Proibito l'uso del cadmio in bigiotteria, materiali plastici e saldature
L'Ue ha annunciato che, a partire dal prossimo dicembre, proibira' l'uso del cadmio in bigiotteria, nelle materie plastiche e nelle saldature.Le autorita' comunitarie hanno rilevato questa sostanza tossica in alcuni articoli di bigiotteria, soprattutto importati. I consumatori, inclusi i bimbi, sono esposti al cadmio attraverso il contatto con pelle e lingua. La nuova legislazione proibira' l'uso del cadmio in tutti i tipi di prodotti di bigiotteria ad eccezione di quelli antichi.
Il divieto riguardera' anche il cadmio in tutte la materie plastiche e le saldature utilizzate per unire materiali diversi, poiche' i vapori emessi durante la fusione sono pericolosi se inalati.
Il cadmio e' una sostanza cancerogena e tossica. Nel 1988 il Consiglio adotto' una risoluzione per lottare contro la contaminazione ambientale provocata dal suo uso. In precedenza era usato anche come colorante e stabilizzante in alcuni articoli di materiale plastico.

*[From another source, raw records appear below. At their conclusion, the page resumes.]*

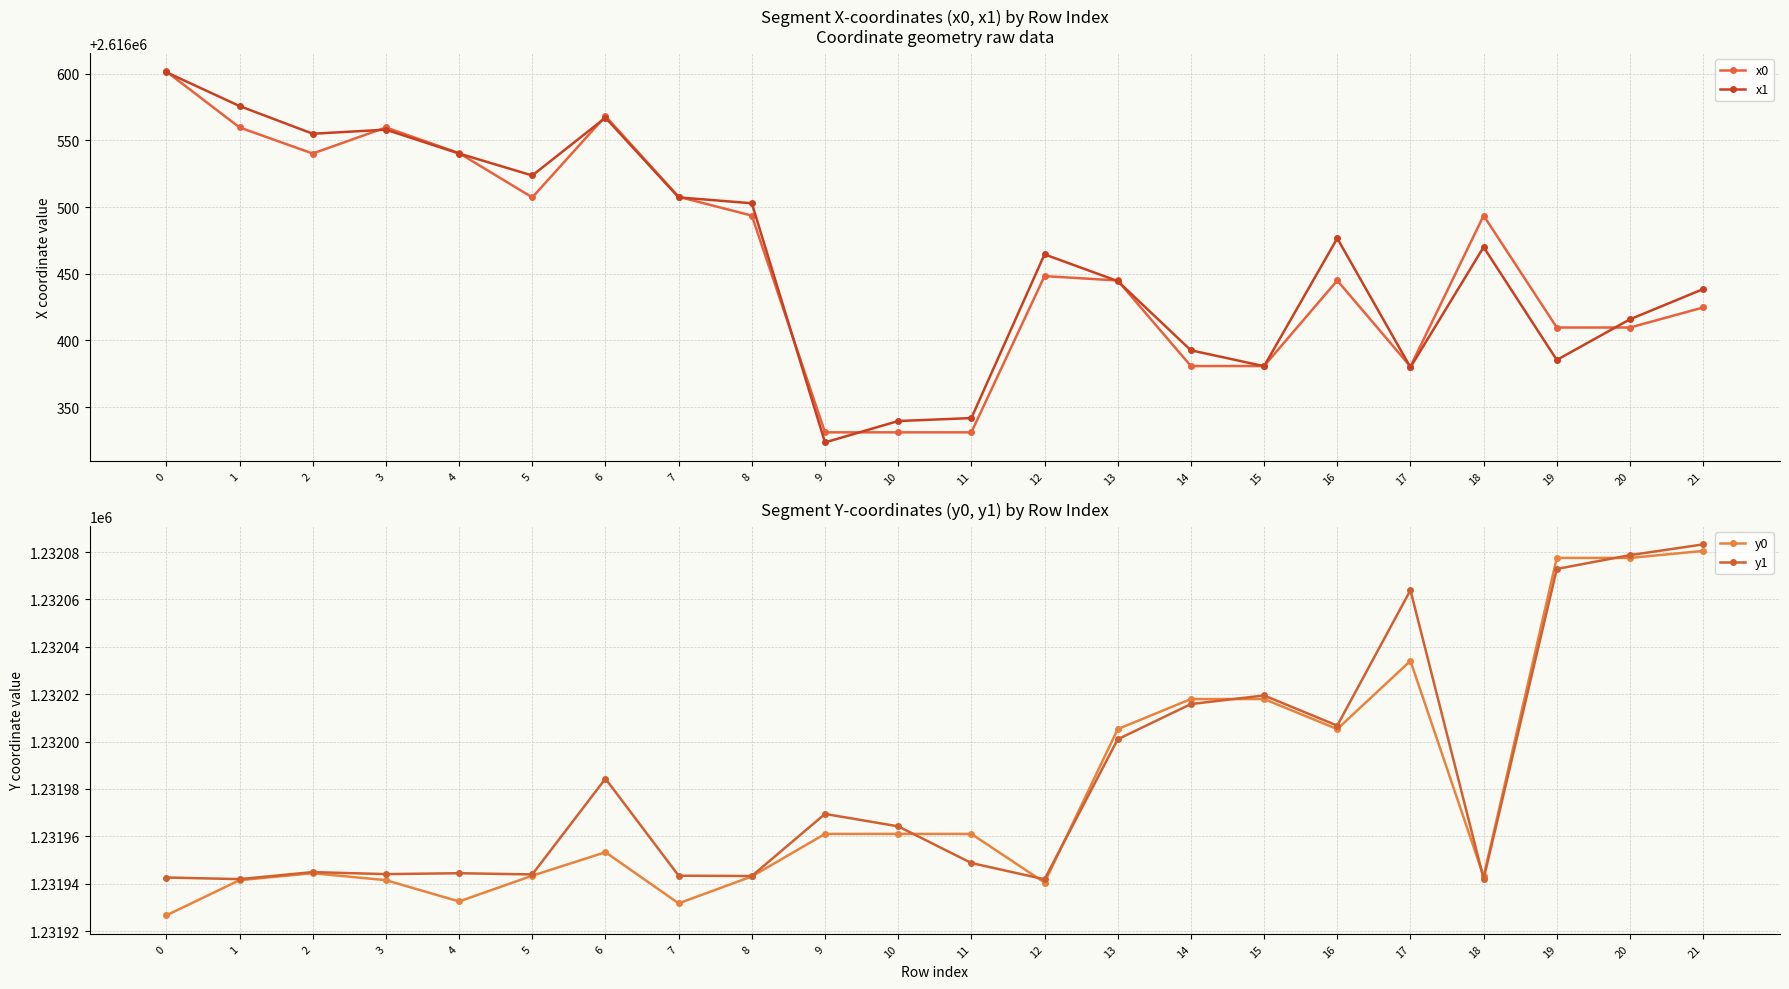

What is the difference between the second highest and minimum values in the y0 series?

150.9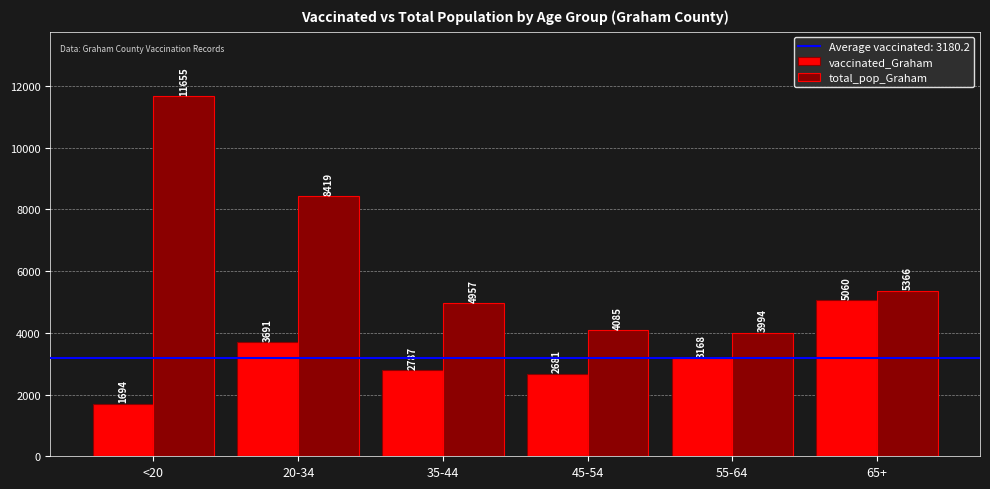

What value does the vaccinated_Graham series have at 20-34, to the nearest 100?

3700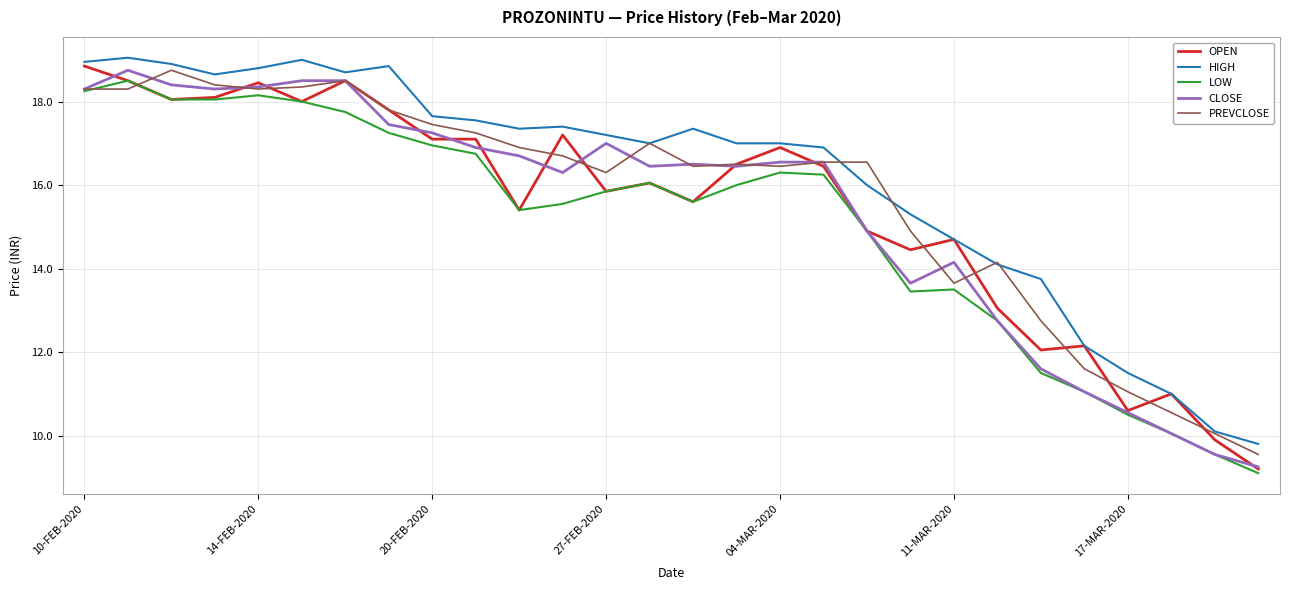

What is the smallest value displayed?

9.1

Nella Ue e' proibito in alcuni materiali plastici sin dal 1992, ma c'erano alcune autorizzazioni nei materiali rigidi di PVC perche', all'epoca, non esistevano alternative nel mercato. Una volta che queste alternative sono state trovate, l'industria europea del PVC ha deciso di progressivamente eliminarlo. Mentre e' dal 2004 che l'uso del cadmio e' proibito in territorio comunitario per pile e prodotti elettronici.